A portrait of a veiled woman in Middle Eastern dress sold at Sotheby's

A Veiled Beauty by Jean-Léon Gérôme

This past Tuesday, Sotheby’s held their Orientalist sale, featuring sixty-six works by various European and North American artists, predominantly French. While the sale as a whole didn’t do as well as Sotheby’s specialists estimated, there were still some beautiful works up for grabs, some of which went for some unexpected prices. Sotheby’s experts put their faith in Jean-Léon Gérôme’s Veiled Beauty. This one painting makes it clear that some late nineteenth-century French people were rather uninformed about the various cultures represented in the art they bought. Throughout the painting’s life in catalogues and exhibitions, it was called The Mysterious Algerian Woman and Woman of Constantinople. Well, which one is it? Those are two very different places separated by 1400 miles. But it doesn’t matter since one of the points of Orientalism was to portray an exotic other, often disregarding the actual people and cultures to make something beautiful for European canvases (w/p = with buyer's premium).

A nineteenth-century Cairo street scene by David Roberts sold at Sotheby's

The Bazaar of the Coppersmiths by David Roberts

Sadly, A Veiled Beauty fell just short of its £250K minimum estimate, going for £220K / $287.8K (or £277.2K / $362.7K). Gérôme’s work instead enjoyed second place right behind the unexpected star of the auction: David Roberts’s The Bazaar of the Coppersmiths, Cairo. The bazaar painting was part of a series of Cairo street scenes created by Roberts during the 1840s, with one currently in the British royal family’s collection. The Bazaar of the Coppersmiths was originally expected to go for £80K maximum. So it came as a great surprise when it soared past its estimate and reached £320K / $418.7K (or £403.2K / $527.5K), exactly four times what Sotheby’s experts predicted. Third place went to Sunset on the Nile by Charles Théodore Frère, exceeding its £80K high estimate, though not as exponentially as the Roberts work. The six-foot-wide oil painting, which sold for £105K / $137.4K (or £132.3K / $173.1K), is a gorgeous study in orange and black. The women collecting water on the riverbank, the herd of camels and cattle off in the distance, and the felucca boat gracefully floating by are all silhouettes when put against the warm glow of the Egyptian sun, which has just disappeared below the horizon.

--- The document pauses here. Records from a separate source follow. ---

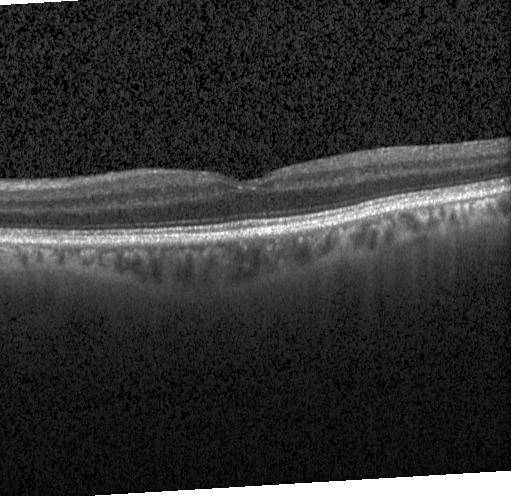 Spectral-domain OCT B-scan: no evidence of CNV, DME, or drusen.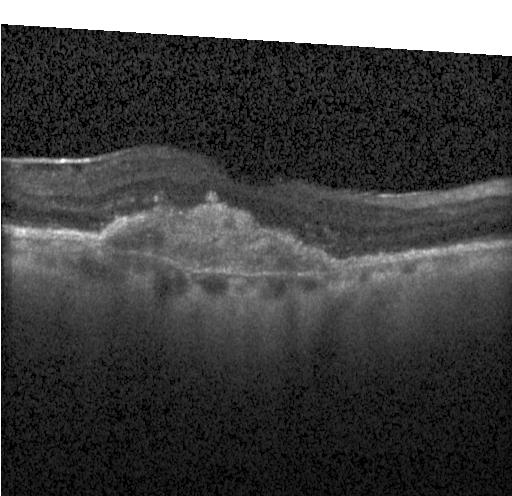 Dx: a choroidal neovascular membrane.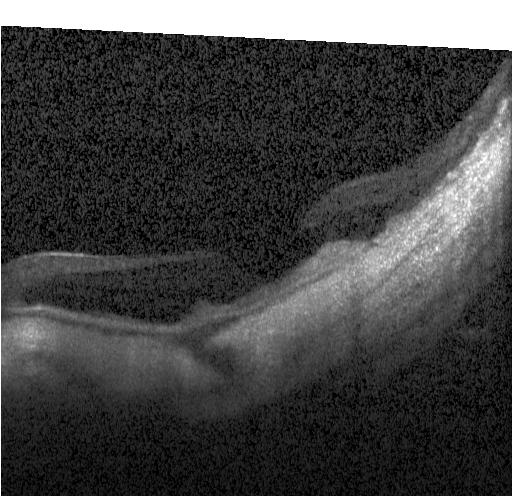 Acquired on a Heidelberg Spectralis, OCT line scan, macular scan.
Diagnosis: a choroidal neovascular membrane.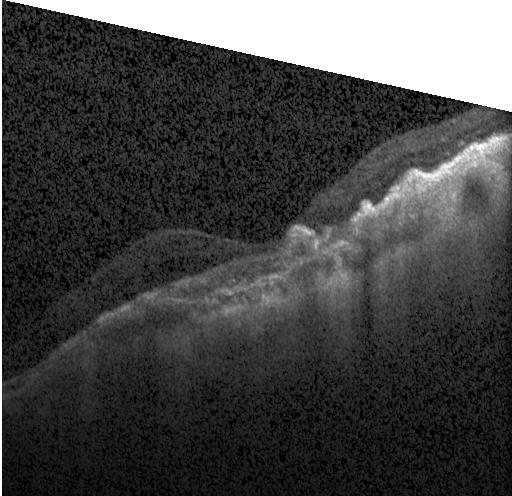

Optical coherence tomography B-scan, horizontal scan through the fovea, spectral-domain OCT, acquired on a Heidelberg Spectralis. Diagnosis: choroidal neovascularization.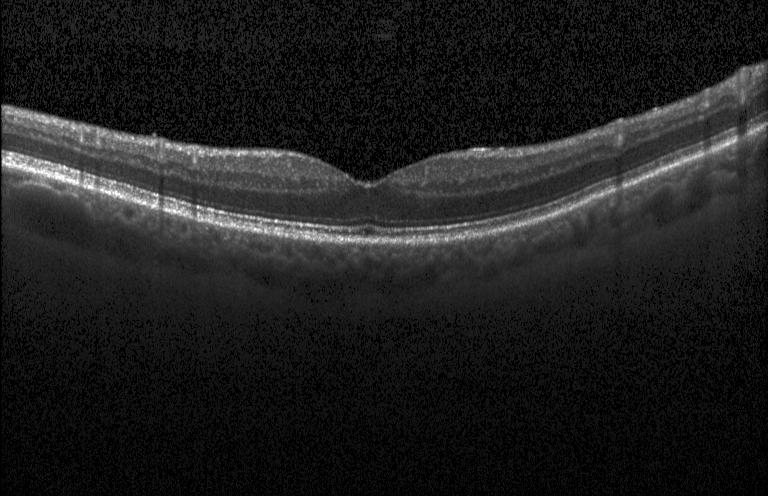
Impression: neither choroidal neovascularization, diabetic macular edema, nor drusen.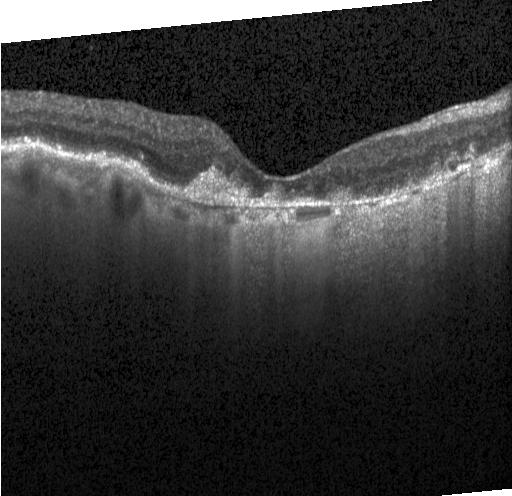

Optical coherence tomography scan — Macular OCT: CNV.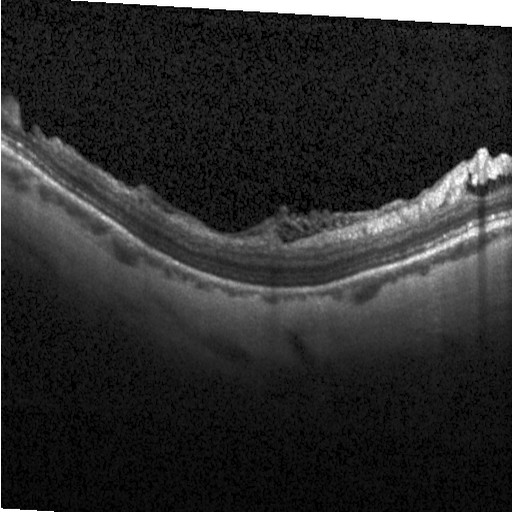 The scan shows DME.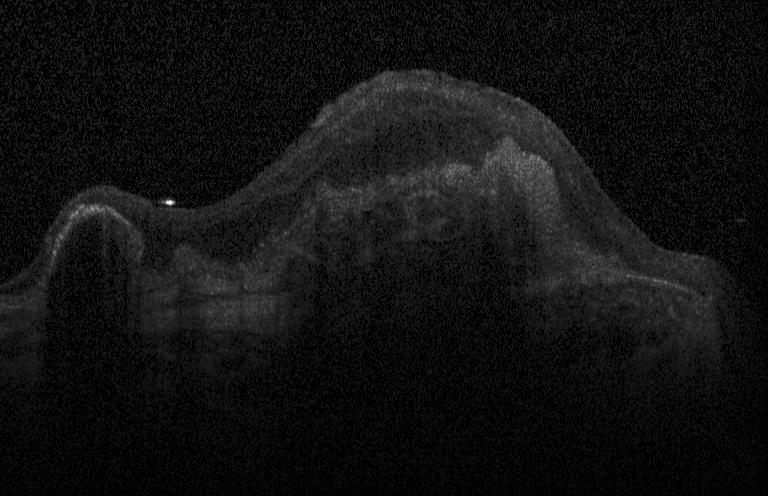 OCT finding: CNV.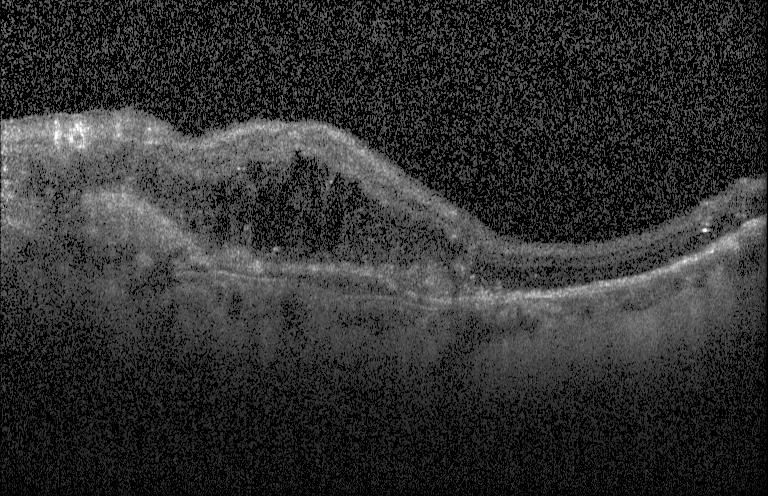 This B-scan demonstrates choroidal neovascularization.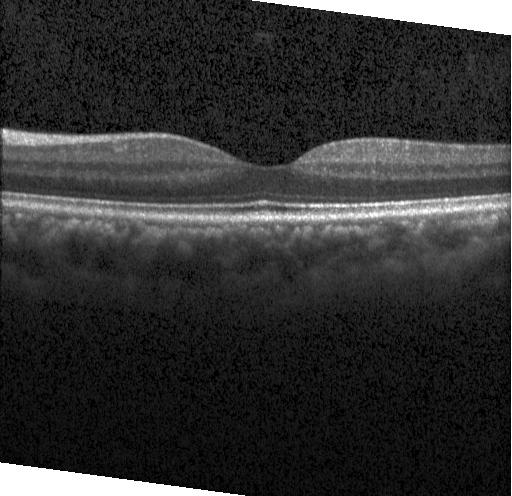 OCT B-scan — Macular OCT: no choroidal neovascularization, diabetic macular edema, or drusen.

A landscape painting of a sunset on the Nile River in Egypt sold at Sotheby's

Sunset on the Nile by Charles Théodore Frère

While Bazaar of the Coppersmiths was the biggest surprise of the sale, it wasn’t the only one. Georges Washington’s Mounted Warrior also surpassed expectations, selling for £60K / $78.6K (or £75.6 / $99K) when experts predicted it would only go for £18K. Similarly, a portrait by the Austrian Rudolf Ernst entitled A Bashi-Bazouk shows a mustachioed and turbaned Ottoman soldier. It shot past its £15K estimate and sold for £42K / $55K (or £52.9K / $69.3K).

Forty-three of the sixty-six lots offered, or about 65%, met or exceeded their estimates. Meanwhile, fifteen of the lots, about 22.7%, were unsold. Sotheby’s specialists expected everything to go for anywhere between £1.95 million to £2.83 million. Unfortunately, the sale fell short, reaching £1.83 million (or $2.4M). This was likely because many of the lots passed over by buyers were some of the highly-valued works featured. These included William Simpson’s Jerusalem from the Mount of Olives (est. £80K to £120K), Ludwig Deutsch’s Before the Mosque (est. £200K to £300K), and even the painting chosen as the thumbnail and banner image for the whole sale on Sotheby’s website: Jean Discart’s The Basket Weaver, Tangier (est. £120K to £180K).